Copy the entries word for word. Keep the pictures out.
** Opening RECORDS FOR PROCESSING block **
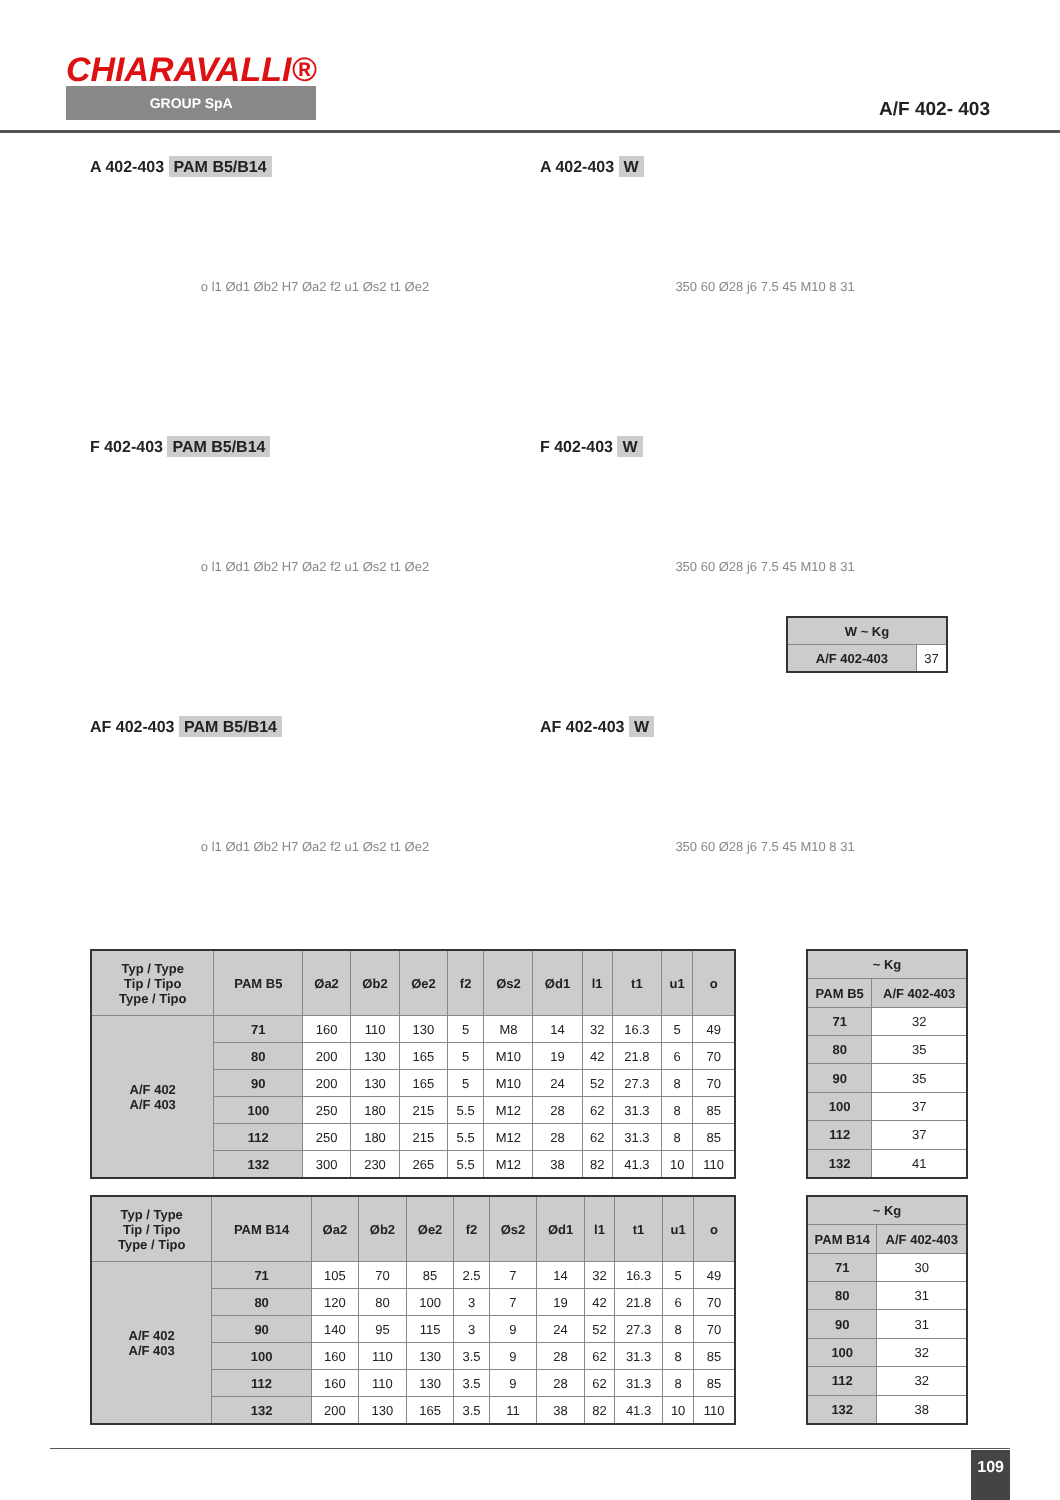CHIARAVALLI®
GROUP SpA
A/F 402- 403
A 402-403 PAM B5/B14
o l1 Ød1 Øb2 H7 Øa2 f2 u1 Øs2 t1 Øe2
A 402-403 W
350 60 Ø28 j6 7.5 45 M10 8 31
F 402-403 PAM B5/B14
o l1 Ød1 Øb2 H7 Øa2 f2 u1 Øs2 t1 Øe2
F 402-403 W
350 60 Ø28 j6 7.5 45 M10 8 31
| W ~ Kg | |
| --- | --- |
| A/F 402-403 | 37 |
AF 402-403 PAM B5/B14
o l1 Ød1 Øb2 H7 Øa2 f2 u1 Øs2 t1 Øe2
AF 402-403 W
350 60 Ø28 j6 7.5 45 M10 8 31
| Typ / Type Tip / Tipo Type / Tipo | PAM B5 | Øa2 | Øb2 | Øe2 | f2 | Øs2 | Ød1 | l1 | t1 | u1 | o |
| --- | --- | --- | --- | --- | --- | --- | --- | --- | --- | --- | --- |
| A/F 402 A/F 403 | 71 | 160 | 110 | 130 | 5 | M8 | 14 | 32 | 16.3 | 5 | 49 |
| | 80 | 200 | 130 | 165 | 5 | M10 | 19 | 42 | 21.8 | 6 | 70 |
| | 90 | 200 | 130 | 165 | 5 | M10 | 24 | 52 | 27.3 | 8 | 70 |
| | 100 | 250 | 180 | 215 | 5.5 | M12 | 28 | 62 | 31.3 | 8 | 85 |
| | 112 | 250 | 180 | 215 | 5.5 | M12 | 28 | 62 | 31.3 | 8 | 85 |
| | 132 | 300 | 230 | 265 | 5.5 | M12 | 38 | 82 | 41.3 | 10 | 110 |
| ~ Kg | |
| --- | --- |
| PAM B5 | A/F 402-403 |
| 71 | 32 |
| 80 | 35 |
| 90 | 35 |
| 100 | 37 |
| 112 | 37 |
| 132 | 41 |
| Typ / Type Tip / Tipo Type / Tipo | PAM B14 | Øa2 | Øb2 | Øe2 | f2 | Øs2 | Ød1 | l1 | t1 | u1 | o |
| --- | --- | --- | --- | --- | --- | --- | --- | --- | --- | --- | --- |
| A/F 402 A/F 403 | 71 | 105 | 70 | 85 | 2.5 | 7 | 14 | 32 | 16.3 | 5 | 49 |
| | 80 | 120 | 80 | 100 | 3 | 7 | 19 | 42 | 21.8 | 6 | 70 |
| | 90 | 140 | 95 | 115 | 3 | 9 | 24 | 52 | 27.3 | 8 | 70 |
| | 100 | 160 | 110 | 130 | 3.5 | 9 | 28 | 62 | 31.3 | 8 | 85 |
| | 112 | 160 | 110 | 130 | 3.5 | 9 | 28 | 62 | 31.3 | 8 | 85 |
| | 132 | 200 | 130 | 165 | 3.5 | 11 | 38 | 82 | 41.3 | 10 | 110 |
| ~ Kg | |
| --- | --- |
| PAM B14 | A/F 402-403 |
| 71 | 30 |
| 80 | 31 |
| 90 | 31 |
| 100 | 32 |
| 112 | 32 |
| 132 | 38 |
109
** Closing RECORDS FOR PROCESSING block **
* **RESULT FOR THIS TASK**
CHIARAVALLI®
GROUP SpA
A/F 402- 403
A 402-403 PAM B5/B14
o l1 Ød1 Øb2 H7 Øa2 f2 u1 Øs2 t1 Øe2
A 402-403 W
350 60 Ø28 j6 7.5 45 M10 8 31
F 402-403 PAM B5/B14
o l1 Ød1 Øb2 H7 Øa2 f2 u1 Øs2 t1 Øe2
F 402-403 W
350 60 Ø28 j6 7.5 45 M10 8 31
| W ~ Kg | |
| --- | --- |
| A/F 402-403 | 37 |
AF 402-403 PAM B5/B14
o l1 Ød1 Øb2 H7 Øa2 f2 u1 Øs2 t1 Øe2
AF 402-403 W
350 60 Ø28 j6 7.5 45 M10 8 31
| Typ / Type Tip / Tipo Type / Tipo | PAM B5 | Øa2 | Øb2 | Øe2 | f2 | Øs2 | Ød1 | l1 | t1 | u1 | o |
| --- | --- | --- | --- | --- | --- | --- | --- | --- | --- | --- | --- |
| A/F 402 A/F 403 | 71 | 160 | 110 | 130 | 5 | M8 | 14 | 32 | 16.3 | 5 | 49 |
| | 80 | 200 | 130 | 165 | 5 | M10 | 19 | 42 | 21.8 | 6 | 70 |
| | 90 | 200 | 130 | 165 | 5 | M10 | 24 | 52 | 27.3 | 8 | 70 |
| | 100 | 250 | 180 | 215 | 5.5 | M12 | 28 | 62 | 31.3 | 8 | 85 |
| | 112 | 250 | 180 | 215 | 5.5 | M12 | 28 | 62 | 31.3 | 8 | 85 |
| | 132 | 300 | 230 | 265 | 5.5 | M12 | 38 | 82 | 41.3 | 10 | 110 |
| ~ Kg | |
| --- | --- |
| PAM B5 | A/F 402-403 |
| 71 | 32 |
| 80 | 35 |
| 90 | 35 |
| 100 | 37 |
| 112 | 37 |
| 132 | 41 |
| Typ / Type Tip / Tipo Type / Tipo | PAM B14 | Øa2 | Øb2 | Øe2 | f2 | Øs2 | Ød1 | l1 | t1 | u1 | o |
| --- | --- | --- | --- | --- | --- | --- | --- | --- | --- | --- | --- |
| A/F 402 A/F 403 | 71 | 105 | 70 | 85 | 2.5 | 7 | 14 | 32 | 16.3 | 5 | 49 |
| | 80 | 120 | 80 | 100 | 3 | 7 | 19 | 42 | 21.8 | 6 | 70 |
| | 90 | 140 | 95 | 115 | 3 | 9 | 24 | 52 | 27.3 | 8 | 70 |
| | 100 | 160 | 110 | 130 | 3.5 | 9 | 28 | 62 | 31.3 | 8 | 85 |
| | 112 | 160 | 110 | 130 | 3.5 | 9 | 28 | 62 | 31.3 | 8 | 85 |
| | 132 | 200 | 130 | 165 | 3.5 | 11 | 38 | 82 | 41.3 | 10 | 110 |
| ~ Kg | |
| --- | --- |
| PAM B14 | A/F 402-403 |
| 71 | 30 |
| 80 | 31 |
| 90 | 31 |
| 100 | 32 |
| 112 | 32 |
| 132 | 38 |
109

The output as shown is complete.